◆ Extrait du texte:
● ● ● ● ● ● ●

Peu de disciples ont eu  l’audace ou peut-être simplement l’intérêt d’interroger Svâmiji sur ses expériences passées, la manière dont il est venu à la vérité ou encore sur ses relations avec son propre maître. Pourtant, chaque fois qu’on lui posait des questions directes sur ces sujets, Svâmiji y répondait en détail avec une grande liberté et sans aucune réticence.

Personnellement, même du vivant de Svâmiji, j’ai essayé de recueillir le maximum d’éléments sur sa vie. Certes mon intérêt premier a d’abord été  son enseignement[1], mais je me demandais parallèlement: « Comment devient-on sage? Quel est le parcours? Prédestination ou effort? Vie antérieure ou vie actuelle? » Svâmiji parlait de sensibilité, de capacité à ressentir profondément les événements, à en tirer un enseignement. Mais cette réponse me laissait sur ma faim, car d’où vient cette capacité? Svâmiji disait couramment à propos d’une personne: « Telle est sa nature. » Expression qu’il n’a jamais véritablement explicité, encore qu’il l’ait utilisée pour se caractériser en disant: « Svâmiji ne peut agir autrement. Sa nature a toujours été de donner, donner, de faire passer l‘intérêt des autres avant le sien propre; cela fait partie de ses caractéristiques intrinsèques (it is in his grain). »

Comment réconcilier ces déclarations avec le fait qu’il rejetait toute prédestination et faisait tout dépendre des efforts de l’homme? Ne pourrait-on dire que, comme dans un jeu de poker, chacun reçoit des cartes particulières, des bonnes et des moins bonnes, et que tout dépend de la manière dont on joue les cartes dont on dispose?

J’ai donc cherché à savoir d’une manière plus précise quelles ont été les cartes dont Svâmiji a disposées au départ , la manière dont il les a jouées.

Dans la plupart des biographies de saints ou de sages, leurs auteurs, pour essayer de mettre en valeur les qualités exceptionnelles de ceux dont ils relatent la vie racontent que « dès leur naissance ceux-ci présentent des dispositions ou des caractéristiques exceptionnelles » détruisant par là, la valeur d’exemple qu’une telle vie peut fournir.

Svâmiji avait au départ certaines caractéristiques: le sentiment de sa propre dignité, la volonté de ne rien accepter sans le vérifier, d’aller chaque fois jusqu’à la racine des choses, le courage d’agir en fonction de ses convictions…etc Mais l’élément essentiel semble avoir été une extrême sensibilité ainsi qu’il ressort des propos même de Svâmiji:

– « Svâmiji, a demandé une fois Surendra, un disciple indien, excusez-moi  mais je suis très curieux de savoir ce qui réellement a fait changer votre vie.

● ● ● ● ● ● ●

◆ Consigne A: Recopiez sans aucune modification la portion de la liste qui va de la ligne contenant « pose: elev=343.8 azim=257.2 » jusqu'à la fin de la liste, ces deux bornes comprises.

◆ Relevés extraits:

● ● ● ● ● ● ●

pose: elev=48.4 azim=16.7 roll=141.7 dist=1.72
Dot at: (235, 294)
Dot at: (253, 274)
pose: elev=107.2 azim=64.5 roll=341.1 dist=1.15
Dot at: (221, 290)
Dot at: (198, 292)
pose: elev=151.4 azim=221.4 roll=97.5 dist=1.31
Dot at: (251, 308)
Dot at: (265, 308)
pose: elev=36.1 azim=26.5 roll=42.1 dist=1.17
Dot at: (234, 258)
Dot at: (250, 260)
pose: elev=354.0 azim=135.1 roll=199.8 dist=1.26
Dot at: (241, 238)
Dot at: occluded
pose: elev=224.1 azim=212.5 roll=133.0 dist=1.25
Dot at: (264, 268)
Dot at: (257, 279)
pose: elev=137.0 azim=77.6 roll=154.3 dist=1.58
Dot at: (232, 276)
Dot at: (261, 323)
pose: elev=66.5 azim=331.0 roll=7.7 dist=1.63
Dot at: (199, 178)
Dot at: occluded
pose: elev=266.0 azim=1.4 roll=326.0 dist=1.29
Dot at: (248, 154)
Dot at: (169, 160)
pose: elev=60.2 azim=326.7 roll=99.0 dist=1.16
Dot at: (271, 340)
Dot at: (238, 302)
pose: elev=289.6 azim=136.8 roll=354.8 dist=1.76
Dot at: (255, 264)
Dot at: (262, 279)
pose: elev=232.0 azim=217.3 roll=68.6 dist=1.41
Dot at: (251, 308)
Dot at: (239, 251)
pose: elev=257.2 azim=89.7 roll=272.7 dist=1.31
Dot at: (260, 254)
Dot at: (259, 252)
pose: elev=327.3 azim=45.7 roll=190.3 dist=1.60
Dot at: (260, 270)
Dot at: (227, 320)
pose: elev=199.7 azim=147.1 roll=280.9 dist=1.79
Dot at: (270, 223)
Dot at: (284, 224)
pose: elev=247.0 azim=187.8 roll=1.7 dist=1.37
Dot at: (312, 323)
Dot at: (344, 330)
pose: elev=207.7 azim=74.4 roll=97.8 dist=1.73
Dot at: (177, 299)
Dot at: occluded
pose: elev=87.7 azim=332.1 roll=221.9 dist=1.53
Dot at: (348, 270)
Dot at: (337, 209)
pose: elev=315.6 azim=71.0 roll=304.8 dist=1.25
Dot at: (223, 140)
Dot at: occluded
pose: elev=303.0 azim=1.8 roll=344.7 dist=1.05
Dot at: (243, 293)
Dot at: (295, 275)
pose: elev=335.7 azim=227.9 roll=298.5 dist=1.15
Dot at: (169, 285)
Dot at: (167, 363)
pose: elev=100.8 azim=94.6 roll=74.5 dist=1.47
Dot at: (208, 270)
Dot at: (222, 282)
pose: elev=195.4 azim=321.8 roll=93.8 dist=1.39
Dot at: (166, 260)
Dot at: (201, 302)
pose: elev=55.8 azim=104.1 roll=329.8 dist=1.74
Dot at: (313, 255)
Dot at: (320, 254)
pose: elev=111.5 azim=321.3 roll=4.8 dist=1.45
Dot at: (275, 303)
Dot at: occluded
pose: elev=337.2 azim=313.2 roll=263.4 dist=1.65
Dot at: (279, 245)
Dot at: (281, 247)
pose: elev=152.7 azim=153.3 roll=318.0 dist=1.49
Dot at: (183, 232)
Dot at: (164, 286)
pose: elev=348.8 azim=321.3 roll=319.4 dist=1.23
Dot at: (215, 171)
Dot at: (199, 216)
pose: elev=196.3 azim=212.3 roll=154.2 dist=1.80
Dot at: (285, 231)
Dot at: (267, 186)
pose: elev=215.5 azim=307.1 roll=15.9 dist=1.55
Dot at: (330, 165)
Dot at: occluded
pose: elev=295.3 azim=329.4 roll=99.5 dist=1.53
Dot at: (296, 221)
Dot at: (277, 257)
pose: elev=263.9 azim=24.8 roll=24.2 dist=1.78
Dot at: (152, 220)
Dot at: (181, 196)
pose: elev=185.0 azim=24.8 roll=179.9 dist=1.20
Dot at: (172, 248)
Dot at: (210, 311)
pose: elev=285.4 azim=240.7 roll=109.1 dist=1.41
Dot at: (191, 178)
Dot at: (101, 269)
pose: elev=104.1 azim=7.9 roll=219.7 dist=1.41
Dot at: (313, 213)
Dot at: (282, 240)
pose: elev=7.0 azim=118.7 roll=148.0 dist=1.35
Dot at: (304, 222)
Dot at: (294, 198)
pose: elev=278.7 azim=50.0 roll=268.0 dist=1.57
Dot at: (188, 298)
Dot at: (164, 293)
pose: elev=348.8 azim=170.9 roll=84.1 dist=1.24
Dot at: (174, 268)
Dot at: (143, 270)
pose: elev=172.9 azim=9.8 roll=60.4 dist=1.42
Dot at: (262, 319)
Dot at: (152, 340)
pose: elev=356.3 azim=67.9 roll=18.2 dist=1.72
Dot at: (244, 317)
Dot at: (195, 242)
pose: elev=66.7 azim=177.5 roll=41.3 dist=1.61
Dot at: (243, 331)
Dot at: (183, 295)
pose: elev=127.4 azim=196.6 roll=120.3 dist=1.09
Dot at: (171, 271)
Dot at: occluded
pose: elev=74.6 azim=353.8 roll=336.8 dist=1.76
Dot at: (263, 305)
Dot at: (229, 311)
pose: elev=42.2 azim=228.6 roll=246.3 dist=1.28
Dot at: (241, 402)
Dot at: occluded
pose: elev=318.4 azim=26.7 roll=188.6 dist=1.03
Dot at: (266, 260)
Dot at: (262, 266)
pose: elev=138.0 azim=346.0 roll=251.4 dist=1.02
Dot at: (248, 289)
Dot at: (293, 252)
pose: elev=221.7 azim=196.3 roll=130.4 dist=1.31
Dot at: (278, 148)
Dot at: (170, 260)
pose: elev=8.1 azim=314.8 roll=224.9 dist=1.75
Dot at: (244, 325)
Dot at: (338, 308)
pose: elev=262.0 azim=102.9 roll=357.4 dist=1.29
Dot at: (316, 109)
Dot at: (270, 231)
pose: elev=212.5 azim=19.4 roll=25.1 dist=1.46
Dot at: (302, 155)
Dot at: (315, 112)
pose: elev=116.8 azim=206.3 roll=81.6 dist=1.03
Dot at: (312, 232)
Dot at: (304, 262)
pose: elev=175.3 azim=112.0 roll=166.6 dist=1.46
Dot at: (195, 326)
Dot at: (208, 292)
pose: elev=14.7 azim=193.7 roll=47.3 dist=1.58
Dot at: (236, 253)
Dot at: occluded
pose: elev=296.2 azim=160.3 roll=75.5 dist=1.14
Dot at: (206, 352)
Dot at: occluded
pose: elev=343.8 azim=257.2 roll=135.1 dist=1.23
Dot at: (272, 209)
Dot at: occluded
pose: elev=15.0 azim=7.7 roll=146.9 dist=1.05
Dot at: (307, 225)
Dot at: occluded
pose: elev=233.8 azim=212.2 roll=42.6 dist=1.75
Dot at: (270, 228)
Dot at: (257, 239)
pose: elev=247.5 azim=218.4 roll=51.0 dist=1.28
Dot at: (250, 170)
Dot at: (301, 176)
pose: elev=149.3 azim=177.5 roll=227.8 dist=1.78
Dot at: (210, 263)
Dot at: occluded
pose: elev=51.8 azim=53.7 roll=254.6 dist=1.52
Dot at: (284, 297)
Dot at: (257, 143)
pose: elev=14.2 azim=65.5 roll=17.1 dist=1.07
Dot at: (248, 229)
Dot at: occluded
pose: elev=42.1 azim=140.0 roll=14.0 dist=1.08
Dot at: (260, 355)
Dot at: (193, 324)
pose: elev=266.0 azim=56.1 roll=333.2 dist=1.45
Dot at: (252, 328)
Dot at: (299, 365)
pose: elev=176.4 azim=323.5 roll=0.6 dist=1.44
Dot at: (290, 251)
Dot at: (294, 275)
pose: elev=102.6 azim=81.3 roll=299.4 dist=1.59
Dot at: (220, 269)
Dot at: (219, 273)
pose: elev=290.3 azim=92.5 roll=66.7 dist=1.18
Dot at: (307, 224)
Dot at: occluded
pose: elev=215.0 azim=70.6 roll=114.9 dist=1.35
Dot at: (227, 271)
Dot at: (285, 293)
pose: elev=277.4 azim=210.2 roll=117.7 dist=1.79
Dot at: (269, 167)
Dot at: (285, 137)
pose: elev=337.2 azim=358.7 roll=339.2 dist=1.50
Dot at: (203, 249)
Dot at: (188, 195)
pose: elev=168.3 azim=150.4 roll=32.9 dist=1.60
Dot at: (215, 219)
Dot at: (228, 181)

● ● ● ● ● ● ●

◆ Consigne B: Réécrivez le passage du texte sur Svâmiji qui va de « Comment réconcilier ces » jusqu'à « dont on dispose? » inclus, en remplaçant « poker » par « bridge ».

◆ Corrigé A:
pose: elev=343.8 azim=257.2 roll=135.1 dist=1.23
Dot at: (272, 209)
Dot at: occluded
pose: elev=15.0 azim=7.7 roll=146.9 dist=1.05
Dot at: (307, 225)
Dot at: occluded
pose: elev=233.8 azim=212.2 roll=42.6 dist=1.75
Dot at: (270, 228)
Dot at: (257, 239)
pose: elev=247.5 azim=218.4 roll=51.0 dist=1.28
Dot at: (250, 170)
Dot at: (301, 176)
pose: elev=149.3 azim=177.5 roll=227.8 dist=1.78
Dot at: (210, 263)
Dot at: occluded
pose: elev=51.8 azim=53.7 roll=254.6 dist=1.52
Dot at: (284, 297)
Dot at: (257, 143)
pose: elev=14.2 azim=65.5 roll=17.1 dist=1.07
Dot at: (248, 229)
Dot at: occluded
pose: elev=42.1 azim=140.0 roll=14.0 dist=1.08
Dot at: (260, 355)
Dot at: (193, 324)
pose: elev=266.0 azim=56.1 roll=333.2 dist=1.45
Dot at: (252, 328)
Dot at: (299, 365)
pose: elev=176.4 azim=323.5 roll=0.6 dist=1.44
Dot at: (290, 251)
Dot at: (294, 275)
pose: elev=102.6 azim=81.3 roll=299.4 dist=1.59
Dot at: (220, 269)
Dot at: (219, 273)
pose: elev=290.3 azim=92.5 roll=66.7 dist=1.18
Dot at: (307, 224)
Dot at: occluded
pose: elev=215.0 azim=70.6 roll=114.9 dist=1.35
Dot at: (227, 271)
Dot at: (285, 293)
pose: elev=277.4 azim=210.2 roll=117.7 dist=1.79
Dot at: (269, 167)
Dot at: (285, 137)
pose: elev=337.2 azim=358.7 roll=339.2 dist=1.50
Dot at: (203, 249)
Dot at: (188, 195)
pose: elev=168.3 azim=150.4 roll=32.9 dist=1.60
Dot at: (215, 219)
Dot at: (228, 181)

◆ Corrigé B:
Comment réconcilier ces déclarations avec le fait qu’il rejetait toute prédestination et faisait tout dépendre des efforts de l’homme? Ne pourrait-on dire que, comme dans un jeu de bridge, chacun reçoit des cartes particulières, des bonnes et des moins bonnes, et que tout dépend de la manière dont on joue les cartes dont on dispose?